[START Data]

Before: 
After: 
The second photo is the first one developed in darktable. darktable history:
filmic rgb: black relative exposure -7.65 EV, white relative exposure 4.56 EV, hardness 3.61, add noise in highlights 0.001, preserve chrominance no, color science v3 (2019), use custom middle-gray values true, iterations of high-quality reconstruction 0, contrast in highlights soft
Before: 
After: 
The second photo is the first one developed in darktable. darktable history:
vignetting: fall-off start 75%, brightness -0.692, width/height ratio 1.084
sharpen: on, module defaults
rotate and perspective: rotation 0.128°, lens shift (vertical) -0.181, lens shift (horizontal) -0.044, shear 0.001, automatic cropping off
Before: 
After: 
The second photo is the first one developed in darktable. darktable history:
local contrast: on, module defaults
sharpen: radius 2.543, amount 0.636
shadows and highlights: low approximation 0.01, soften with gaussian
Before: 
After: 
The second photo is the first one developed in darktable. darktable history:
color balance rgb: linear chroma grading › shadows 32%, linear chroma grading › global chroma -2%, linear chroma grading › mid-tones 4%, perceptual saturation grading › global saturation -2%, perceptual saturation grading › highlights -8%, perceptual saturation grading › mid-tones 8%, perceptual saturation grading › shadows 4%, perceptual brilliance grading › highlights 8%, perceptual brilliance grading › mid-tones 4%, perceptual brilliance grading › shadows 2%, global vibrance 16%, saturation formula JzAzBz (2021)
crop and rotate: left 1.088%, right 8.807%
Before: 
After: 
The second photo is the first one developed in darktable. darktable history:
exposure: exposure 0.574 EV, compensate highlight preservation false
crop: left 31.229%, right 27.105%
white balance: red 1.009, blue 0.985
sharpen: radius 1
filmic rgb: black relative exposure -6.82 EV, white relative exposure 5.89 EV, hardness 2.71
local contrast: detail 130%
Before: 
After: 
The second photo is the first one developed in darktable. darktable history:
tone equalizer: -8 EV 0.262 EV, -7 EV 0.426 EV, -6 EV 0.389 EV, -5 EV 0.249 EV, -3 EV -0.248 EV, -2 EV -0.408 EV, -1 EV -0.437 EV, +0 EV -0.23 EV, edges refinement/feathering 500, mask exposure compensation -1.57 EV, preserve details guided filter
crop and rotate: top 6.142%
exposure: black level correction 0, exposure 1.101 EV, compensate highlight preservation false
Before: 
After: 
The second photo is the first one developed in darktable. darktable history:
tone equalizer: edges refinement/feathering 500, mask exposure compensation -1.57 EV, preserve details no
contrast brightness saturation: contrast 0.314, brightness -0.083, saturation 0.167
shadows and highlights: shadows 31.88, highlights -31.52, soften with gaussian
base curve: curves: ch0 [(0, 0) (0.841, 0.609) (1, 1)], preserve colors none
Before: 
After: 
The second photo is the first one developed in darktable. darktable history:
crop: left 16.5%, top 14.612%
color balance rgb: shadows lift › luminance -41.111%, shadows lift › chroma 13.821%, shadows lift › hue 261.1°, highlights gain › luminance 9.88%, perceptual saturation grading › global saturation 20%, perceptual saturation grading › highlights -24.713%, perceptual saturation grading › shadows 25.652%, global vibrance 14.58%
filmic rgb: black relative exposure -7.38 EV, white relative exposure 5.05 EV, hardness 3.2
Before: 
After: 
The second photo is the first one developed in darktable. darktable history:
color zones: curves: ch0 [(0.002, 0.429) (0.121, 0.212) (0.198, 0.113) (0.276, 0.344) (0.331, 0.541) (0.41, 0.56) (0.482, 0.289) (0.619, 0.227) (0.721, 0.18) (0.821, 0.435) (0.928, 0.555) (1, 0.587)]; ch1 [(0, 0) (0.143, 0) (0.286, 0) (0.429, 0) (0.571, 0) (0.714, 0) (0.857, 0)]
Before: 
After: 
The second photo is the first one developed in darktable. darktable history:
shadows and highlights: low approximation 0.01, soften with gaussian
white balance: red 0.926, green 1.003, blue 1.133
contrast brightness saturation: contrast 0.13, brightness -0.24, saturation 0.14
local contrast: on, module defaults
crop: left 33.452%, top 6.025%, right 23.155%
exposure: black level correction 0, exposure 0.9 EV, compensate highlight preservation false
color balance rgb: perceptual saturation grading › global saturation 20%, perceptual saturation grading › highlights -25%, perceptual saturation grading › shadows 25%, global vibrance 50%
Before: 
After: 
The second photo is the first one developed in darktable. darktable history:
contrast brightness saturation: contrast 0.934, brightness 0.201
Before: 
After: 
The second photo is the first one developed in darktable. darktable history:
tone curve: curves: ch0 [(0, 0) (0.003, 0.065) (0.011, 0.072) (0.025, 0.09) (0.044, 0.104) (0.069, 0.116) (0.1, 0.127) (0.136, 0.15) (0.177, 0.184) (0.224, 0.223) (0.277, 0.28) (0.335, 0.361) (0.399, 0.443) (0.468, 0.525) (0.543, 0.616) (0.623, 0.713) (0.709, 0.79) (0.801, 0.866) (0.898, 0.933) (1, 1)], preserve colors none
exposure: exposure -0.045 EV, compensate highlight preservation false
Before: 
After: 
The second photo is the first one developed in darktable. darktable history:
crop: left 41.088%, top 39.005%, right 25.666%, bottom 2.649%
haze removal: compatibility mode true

[END Data]

The task:
Recast everything from the start of the material down to the line that contains "filmic rgb: black relative exposure -7.65" as a JSON list of strings, one string per line, leaving out blank lines.

Result for this task:
[
  "Before: ",
  "After: ",
  "The second photo is the first one developed in darktable. darktable history:",
  "filmic rgb: black relative exposure -7.65 EV, white relative exposure 4.56 EV, hardness 3.61, add noise in highlights 0.001, preserve chrominance no, color science v3 (2019), use custom middle-gray values true, iterations of high-quality reconstruction 0, contrast in highlights soft"
]